Check out the tutorial Certificate Management and Chain of Trust if you are new to certificate management and/or mTLS.

Before creating a SharkSSL object, we need to create a Truststore aka certificate store. The certificate store will enable the client to authenticate the broker's X.509 certificate; more specifically, the certificate store will enable the client to validate the broker's complete certificate chain.

local certstore = ba.create.certstore()
local shark = ba.create.sharkssl(certstore)

In the above Lua code snippet, we create a certificate store and add the Amazon root certificate aka certificate authority (CA) certificate to the store. This will enable the client to authenticate the AWS MQTT broker. The last line above creates a SharkSSL object and binds this object to the certificate store.

We also need to make sure the client sends its client certificate to the MQTT broker. You get the client certificate and its associated private key by following the instructions in the AWS IoT Core Quick Connect video tutorial.

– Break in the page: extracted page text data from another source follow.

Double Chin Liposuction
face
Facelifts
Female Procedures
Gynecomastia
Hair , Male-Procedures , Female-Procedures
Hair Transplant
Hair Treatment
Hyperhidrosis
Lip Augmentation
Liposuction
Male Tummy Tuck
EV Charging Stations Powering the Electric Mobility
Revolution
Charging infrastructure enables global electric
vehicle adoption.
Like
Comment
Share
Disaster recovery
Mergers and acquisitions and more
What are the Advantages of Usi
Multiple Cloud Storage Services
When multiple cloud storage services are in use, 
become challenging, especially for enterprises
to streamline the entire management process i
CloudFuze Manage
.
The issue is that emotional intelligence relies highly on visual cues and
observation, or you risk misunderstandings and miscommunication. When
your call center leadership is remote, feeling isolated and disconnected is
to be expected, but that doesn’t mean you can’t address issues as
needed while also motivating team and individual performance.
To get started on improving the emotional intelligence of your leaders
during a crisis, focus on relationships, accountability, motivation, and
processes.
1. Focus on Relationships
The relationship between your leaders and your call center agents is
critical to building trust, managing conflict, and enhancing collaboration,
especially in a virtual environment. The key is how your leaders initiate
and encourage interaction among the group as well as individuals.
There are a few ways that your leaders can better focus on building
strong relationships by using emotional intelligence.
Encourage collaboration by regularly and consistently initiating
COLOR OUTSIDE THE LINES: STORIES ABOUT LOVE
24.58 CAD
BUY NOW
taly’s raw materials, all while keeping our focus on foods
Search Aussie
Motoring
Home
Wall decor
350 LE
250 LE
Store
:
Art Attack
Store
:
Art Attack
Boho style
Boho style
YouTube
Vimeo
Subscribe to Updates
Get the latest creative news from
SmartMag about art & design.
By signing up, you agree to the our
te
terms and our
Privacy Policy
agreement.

local sharkcert = ba.create.sharkcert(io, "Demo_Thing.cert.pem","Demo_Thing.private.key")

In the above code snippet, we create a SharkSSL binary (optimized) certificate by using the client's certificate and private key. We then add this certificate to the SharkSSL object. That is all it takes to complete the mutual authentication configuration. We can now use the SharkSSL object in the configuration table when we call the mqtt.connect() function (see the first code snippet above).

See the MQTT example's full source code for details.

Note: This example does not work if your Intranet requires Internet access via a proxy such as a SOCKS proxy. See the code snippet Example 4: Connecting via a SOCKS5 proxy included in the MQTT documentation if you are behind a HTTPS or SOCKS proxy.


Exploring AWS IoT Core reveals a platform that is both incredibly powerful and versatile, designed to accommodate a wide range of IoT applications. However, it also comes with its complexities, making the learning curve steep for those new to the ecosystem. One specific nuance to be aware of is how AWS IoT Core Quick Connect handles Access Control Lists (ACLs). AWS IoT Core Quick Connect automatically configures ACLs for two MQTT topics: "topic_1" and "topic_2". If you attempt to subscribe to or publish to topics outside of these predefined ones, the AWS broker will terminate the connection abruptly. This security feature is in place to ensure that only authorized operations are carried out, further reinforcing the robustness of the AWS IoT Core platform.